Sam cannot combine the two RMD amounts—one from his account, one for the inherited one—and withdraw from only one. Each RMD must be withdrawn from its respective account.
RMDs and Roth IRAs
Note, too, that there are different rules for distributions for Roth IRAs that are inherited (Roth IRAs don't have RMDs during the original owner's lifetime). As in, distributions may be required. "Roth IRAs for individual participants are not subject to RMDs, but inherited Roth IRAs are," notes Marguerita M.Cheng, CFP®, RICP®, CEO of Blue Ocean Global Wealth, Gaithersburg, MD.
However, if the Roth is inherited from a spouse, the RMD requirement does not apply. With an account you inherit from someone else, you'll face several distribution options, the best of which is the Term Certain Method.
RMDs and 401(k)s
If you have multiple 401(k) plans, the RMDs cannot be taken from just one of those plans. "If you have 401(k) plans from former employers, you would need to take RMDs on those, and, unlike IRAs, you would need to calculate the RMD for each plan and take that amount from each account," says Fred Leamnson, ChFC, founder and president of Leamnson Capital Advisory, Reston, Va.
4. Combining RMDs With Your Spouse
Many financial assets may be held jointly by a married couple, but retirement accounts are not among those.

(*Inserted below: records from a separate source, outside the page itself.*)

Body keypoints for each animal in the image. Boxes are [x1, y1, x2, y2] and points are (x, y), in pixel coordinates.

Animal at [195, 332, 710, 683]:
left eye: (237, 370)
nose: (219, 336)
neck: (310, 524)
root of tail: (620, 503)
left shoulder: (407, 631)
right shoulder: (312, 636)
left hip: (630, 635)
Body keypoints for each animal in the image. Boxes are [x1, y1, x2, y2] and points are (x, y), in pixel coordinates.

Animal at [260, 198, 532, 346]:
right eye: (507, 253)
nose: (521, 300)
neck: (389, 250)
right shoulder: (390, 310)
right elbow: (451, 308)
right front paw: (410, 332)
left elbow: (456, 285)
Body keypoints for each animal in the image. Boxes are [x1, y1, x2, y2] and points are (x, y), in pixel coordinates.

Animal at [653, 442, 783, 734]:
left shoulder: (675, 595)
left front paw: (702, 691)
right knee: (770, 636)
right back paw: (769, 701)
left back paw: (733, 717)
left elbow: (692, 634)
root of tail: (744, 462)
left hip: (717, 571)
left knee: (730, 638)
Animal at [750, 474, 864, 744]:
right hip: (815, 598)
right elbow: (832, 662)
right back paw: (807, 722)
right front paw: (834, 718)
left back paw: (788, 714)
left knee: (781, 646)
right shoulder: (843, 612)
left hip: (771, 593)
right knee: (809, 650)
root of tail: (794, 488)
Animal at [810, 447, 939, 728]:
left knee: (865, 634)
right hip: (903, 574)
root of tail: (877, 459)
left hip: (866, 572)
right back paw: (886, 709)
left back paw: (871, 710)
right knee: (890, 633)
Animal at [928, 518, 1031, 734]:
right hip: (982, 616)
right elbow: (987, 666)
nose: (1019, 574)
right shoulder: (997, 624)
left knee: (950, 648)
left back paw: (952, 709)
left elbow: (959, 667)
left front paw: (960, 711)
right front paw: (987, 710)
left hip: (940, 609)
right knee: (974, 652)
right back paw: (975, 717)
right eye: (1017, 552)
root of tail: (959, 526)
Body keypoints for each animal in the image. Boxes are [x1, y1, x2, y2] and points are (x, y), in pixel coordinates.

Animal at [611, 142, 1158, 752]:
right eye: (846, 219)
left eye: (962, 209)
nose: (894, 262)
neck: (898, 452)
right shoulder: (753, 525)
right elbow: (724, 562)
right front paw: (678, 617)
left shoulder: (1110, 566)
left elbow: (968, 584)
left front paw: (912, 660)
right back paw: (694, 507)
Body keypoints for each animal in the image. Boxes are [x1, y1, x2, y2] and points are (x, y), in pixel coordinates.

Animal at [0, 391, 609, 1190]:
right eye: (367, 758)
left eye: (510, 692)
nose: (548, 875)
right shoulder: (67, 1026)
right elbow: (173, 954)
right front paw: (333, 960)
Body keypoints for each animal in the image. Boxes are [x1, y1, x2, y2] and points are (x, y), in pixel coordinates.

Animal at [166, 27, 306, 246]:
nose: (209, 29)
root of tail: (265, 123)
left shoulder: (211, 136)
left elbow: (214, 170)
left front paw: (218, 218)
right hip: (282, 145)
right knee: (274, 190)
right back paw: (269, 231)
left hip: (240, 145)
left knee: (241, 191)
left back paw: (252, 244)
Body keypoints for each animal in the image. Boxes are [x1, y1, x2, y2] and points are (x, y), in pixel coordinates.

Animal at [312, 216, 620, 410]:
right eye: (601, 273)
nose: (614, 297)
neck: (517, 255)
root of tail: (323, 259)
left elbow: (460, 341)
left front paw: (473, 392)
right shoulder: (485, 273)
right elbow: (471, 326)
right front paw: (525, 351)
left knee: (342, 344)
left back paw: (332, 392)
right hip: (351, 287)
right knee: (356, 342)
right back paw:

These must be owned individually. That individual responsibility also applies to taking RMDs.
Unfortunately, couples often miss this distinction, especially if they file taxes jointly. Since they file a single combined tax return, they assume—wrongly—that an RMD taken from one spouse's retirement account will satisfy the RMD on the other's account.
Let's say you and your spouse both face distributions, and you decide to simply take the entire combined amount of those RMDs out of your spouse's IRA. Taking your RMD from your spouse’s IRA leads to a host of tax consequences, none of them good.
If you miss an RMD, you will owe up to a 50% excise tax on any amount you should have withdrawn.
In the eyes of the IRS, you've missed taking your RMD. The agency will impose up to a 50% excise tax on that RMD amount. Meanwhile, your spouse will have "over-distributed" by taking more from her account than was necessary, which likely means paying more taxes.
Since RMDs are considered to be income, she might also wind up owing more in Social Security and Medicare premiums based on her higher income.
The Bottom Line
After saving for years—or decades—you eventually have to start withdrawing the money in your retirement accounts and pay taxes on it. In general, you must start taking RMDs at age 70 ½, and the stakes are high—financially speaking—if you make a mistake.
If you need help figuring out your RMDs, or taking them on time, it's a good idea to speak with a trusted financial advisor or tax accountant who can help guide you through the process—and avoid any mistakes.